PROBLEM DESCRIPTION:
Every line of the data below must be given again exactly.

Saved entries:
+ + +

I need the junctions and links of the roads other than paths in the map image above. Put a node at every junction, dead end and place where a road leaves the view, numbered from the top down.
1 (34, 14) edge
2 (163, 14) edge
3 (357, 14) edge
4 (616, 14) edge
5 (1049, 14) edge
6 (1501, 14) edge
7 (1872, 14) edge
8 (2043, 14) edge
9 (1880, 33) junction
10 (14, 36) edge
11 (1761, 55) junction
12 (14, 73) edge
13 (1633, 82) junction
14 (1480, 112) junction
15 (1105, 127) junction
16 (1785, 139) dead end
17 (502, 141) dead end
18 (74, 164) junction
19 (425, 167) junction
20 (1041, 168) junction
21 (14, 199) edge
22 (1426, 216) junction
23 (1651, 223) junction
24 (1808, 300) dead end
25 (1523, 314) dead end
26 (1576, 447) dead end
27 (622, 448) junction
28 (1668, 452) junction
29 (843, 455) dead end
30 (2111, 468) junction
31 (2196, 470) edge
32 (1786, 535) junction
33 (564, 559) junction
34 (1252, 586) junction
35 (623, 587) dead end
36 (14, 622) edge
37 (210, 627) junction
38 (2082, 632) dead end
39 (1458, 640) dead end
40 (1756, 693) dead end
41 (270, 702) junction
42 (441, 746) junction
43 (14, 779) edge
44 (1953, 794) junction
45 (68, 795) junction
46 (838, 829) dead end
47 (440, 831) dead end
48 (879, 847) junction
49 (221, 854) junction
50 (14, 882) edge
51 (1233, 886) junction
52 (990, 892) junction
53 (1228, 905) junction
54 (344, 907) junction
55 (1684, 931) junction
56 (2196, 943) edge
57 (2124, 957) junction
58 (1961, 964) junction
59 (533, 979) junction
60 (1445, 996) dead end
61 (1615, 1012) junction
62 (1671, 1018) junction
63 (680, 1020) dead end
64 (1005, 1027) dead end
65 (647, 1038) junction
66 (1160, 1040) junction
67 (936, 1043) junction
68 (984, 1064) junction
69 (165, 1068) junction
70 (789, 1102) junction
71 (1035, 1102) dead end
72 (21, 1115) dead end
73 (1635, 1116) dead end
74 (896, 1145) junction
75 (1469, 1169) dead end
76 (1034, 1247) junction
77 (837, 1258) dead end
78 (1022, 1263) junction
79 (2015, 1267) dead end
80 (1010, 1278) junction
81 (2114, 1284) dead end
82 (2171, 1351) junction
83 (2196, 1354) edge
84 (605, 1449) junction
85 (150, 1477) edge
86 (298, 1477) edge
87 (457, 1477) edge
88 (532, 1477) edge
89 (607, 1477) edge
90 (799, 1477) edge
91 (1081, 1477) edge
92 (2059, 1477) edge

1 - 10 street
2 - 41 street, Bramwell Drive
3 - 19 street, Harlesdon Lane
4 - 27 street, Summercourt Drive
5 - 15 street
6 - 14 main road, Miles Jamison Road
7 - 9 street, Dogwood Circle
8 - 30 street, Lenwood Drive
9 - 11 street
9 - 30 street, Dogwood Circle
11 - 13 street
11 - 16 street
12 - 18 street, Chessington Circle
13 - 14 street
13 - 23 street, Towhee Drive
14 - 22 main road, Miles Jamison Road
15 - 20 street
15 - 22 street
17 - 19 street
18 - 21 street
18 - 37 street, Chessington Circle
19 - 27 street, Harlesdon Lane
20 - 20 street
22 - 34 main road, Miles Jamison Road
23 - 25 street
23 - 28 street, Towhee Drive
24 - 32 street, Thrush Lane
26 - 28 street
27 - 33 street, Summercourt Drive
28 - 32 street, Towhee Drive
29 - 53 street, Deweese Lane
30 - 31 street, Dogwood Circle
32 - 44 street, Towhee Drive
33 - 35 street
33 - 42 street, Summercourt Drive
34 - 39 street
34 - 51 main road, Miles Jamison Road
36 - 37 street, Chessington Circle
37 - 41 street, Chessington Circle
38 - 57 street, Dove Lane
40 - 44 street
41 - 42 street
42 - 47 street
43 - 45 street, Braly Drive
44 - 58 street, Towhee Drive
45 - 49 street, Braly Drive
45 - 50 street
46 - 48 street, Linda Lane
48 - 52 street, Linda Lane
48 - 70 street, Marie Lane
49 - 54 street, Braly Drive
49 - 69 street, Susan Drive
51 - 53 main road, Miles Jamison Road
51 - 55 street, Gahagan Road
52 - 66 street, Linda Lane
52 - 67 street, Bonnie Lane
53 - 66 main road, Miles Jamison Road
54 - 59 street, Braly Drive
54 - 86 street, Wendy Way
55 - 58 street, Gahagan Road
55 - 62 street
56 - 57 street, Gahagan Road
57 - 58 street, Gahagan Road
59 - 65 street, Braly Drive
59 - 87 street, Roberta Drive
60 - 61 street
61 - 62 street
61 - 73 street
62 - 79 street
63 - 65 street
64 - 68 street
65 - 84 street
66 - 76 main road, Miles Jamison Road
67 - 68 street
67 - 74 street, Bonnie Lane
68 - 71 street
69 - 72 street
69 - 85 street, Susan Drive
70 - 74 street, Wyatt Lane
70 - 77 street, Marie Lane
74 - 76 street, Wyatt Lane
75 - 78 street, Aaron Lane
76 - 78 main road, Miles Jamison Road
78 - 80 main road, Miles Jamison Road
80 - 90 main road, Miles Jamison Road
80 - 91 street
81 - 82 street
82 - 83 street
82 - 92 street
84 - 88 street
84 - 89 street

+ + +

YOUR RESPONSE:
I need the junctions and links of the roads other than paths in the map image above. Put a node at every junction, dead end and place where a road leaves the view, numbered from the top down.
1 (34, 14) edge
2 (163, 14) edge
3 (357, 14) edge
4 (616, 14) edge
5 (1049, 14) edge
6 (1501, 14) edge
7 (1872, 14) edge
8 (2043, 14) edge
9 (1880, 33) junction
10 (14, 36) edge
11 (1761, 55) junction
12 (14, 73) edge
13 (1633, 82) junction
14 (1480, 112) junction
15 (1105, 127) junction
16 (1785, 139) dead end
17 (502, 141) dead end
18 (74, 164) junction
19 (425, 167) junction
20 (1041, 168) junction
21 (14, 199) edge
22 (1426, 216) junction
23 (1651, 223) junction
24 (1808, 300) dead end
25 (1523, 314) dead end
26 (1576, 447) dead end
27 (622, 448) junction
28 (1668, 452) junction
29 (843, 455) dead end
30 (2111, 468) junction
31 (2196, 470) edge
32 (1786, 535) junction
33 (564, 559) junction
34 (1252, 586) junction
35 (623, 587) dead end
36 (14, 622) edge
37 (210, 627) junction
38 (2082, 632) dead end
39 (1458, 640) dead end
40 (1756, 693) dead end
41 (270, 702) junction
42 (441, 746) junction
43 (14, 779) edge
44 (1953, 794) junction
45 (68, 795) junction
46 (838, 829) dead end
47 (440, 831) dead end
48 (879, 847) junction
49 (221, 854) junction
50 (14, 882) edge
51 (1233, 886) junction
52 (990, 892) junction
53 (1228, 905) junction
54 (344, 907) junction
55 (1684, 931) junction
56 (2196, 943) edge
57 (2124, 957) junction
58 (1961, 964) junction
59 (533, 979) junction
60 (1445, 996) dead end
61 (1615, 1012) junction
62 (1671, 1018) junction
63 (680, 1020) dead end
64 (1005, 1027) dead end
65 (647, 1038) junction
66 (1160, 1040) junction
67 (936, 1043) junction
68 (984, 1064) junction
69 (165, 1068) junction
70 (789, 1102) junction
71 (1035, 1102) dead end
72 (21, 1115) dead end
73 (1635, 1116) dead end
74 (896, 1145) junction
75 (1469, 1169) dead end
76 (1034, 1247) junction
77 (837, 1258) dead end
78 (1022, 1263) junction
79 (2015, 1267) dead end
80 (1010, 1278) junction
81 (2114, 1284) dead end
82 (2171, 1351) junction
83 (2196, 1354) edge
84 (605, 1449) junction
85 (150, 1477) edge
86 (298, 1477) edge
87 (457, 1477) edge
88 (532, 1477) edge
89 (607, 1477) edge
90 (799, 1477) edge
91 (1081, 1477) edge
92 (2059, 1477) edge

1 - 10 street
2 - 41 street, Bramwell Drive
3 - 19 street, Harlesdon Lane
4 - 27 street, Summercourt Drive
5 - 15 street
6 - 14 main road, Miles Jamison Road
7 - 9 street, Dogwood Circle
8 - 30 street, Lenwood Drive
9 - 11 street
9 - 30 street, Dogwood Circle
11 - 13 street
11 - 16 street
12 - 18 street, Chessington Circle
13 - 14 street
13 - 23 street, Towhee Drive
14 - 22 main road, Miles Jamison Road
15 - 20 street
15 - 22 street
17 - 19 street
18 - 21 street
18 - 37 street, Chessington Circle
19 - 27 street, Harlesdon Lane
20 - 20 street
22 - 34 main road, Miles Jamison Road
23 - 25 street
23 - 28 street, Towhee Drive
24 - 32 street, Thrush Lane
26 - 28 street
27 - 33 street, Summercourt Drive
28 - 32 street, Towhee Drive
29 - 53 street, Deweese Lane
30 - 31 street, Dogwood Circle
32 - 44 street, Towhee Drive
33 - 35 street
33 - 42 street, Summercourt Drive
34 - 39 street
34 - 51 main road, Miles Jamison Road
36 - 37 street, Chessington Circle
37 - 41 street, Chessington Circle
38 - 57 street, Dove Lane
40 - 44 street
41 - 42 street
42 - 47 street
43 - 45 street, Braly Drive
44 - 58 street, Towhee Drive
45 - 49 street, Braly Drive
45 - 50 street
46 - 48 street, Linda Lane
48 - 52 street, Linda Lane
48 - 70 street, Marie Lane
49 - 54 street, Braly Drive
49 - 69 street, Susan Drive
51 - 53 main road, Miles Jamison Road
51 - 55 street, Gahagan Road
52 - 66 street, Linda Lane
52 - 67 street, Bonnie Lane
53 - 66 main road, Miles Jamison Road
54 - 59 street, Braly Drive
54 - 86 street, Wendy Way
55 - 58 street, Gahagan Road
55 - 62 street
56 - 57 street, Gahagan Road
57 - 58 street, Gahagan Road
59 - 65 street, Braly Drive
59 - 87 street, Roberta Drive
60 - 61 street
61 - 62 street
61 - 73 street
62 - 79 street
63 - 65 street
64 - 68 street
65 - 84 street
66 - 76 main road, Miles Jamison Road
67 - 68 street
67 - 74 street, Bonnie Lane
68 - 71 street
69 - 72 street
69 - 85 street, Susan Drive
70 - 74 street, Wyatt Lane
70 - 77 street, Marie Lane
74 - 76 street, Wyatt Lane
75 - 78 street, Aaron Lane
76 - 78 main road, Miles Jamison Road
78 - 80 main road, Miles Jamison Road
80 - 90 main road, Miles Jamison Road
80 - 91 street
81 - 82 street
82 - 83 street
82 - 92 street
84 - 88 street
84 - 89 street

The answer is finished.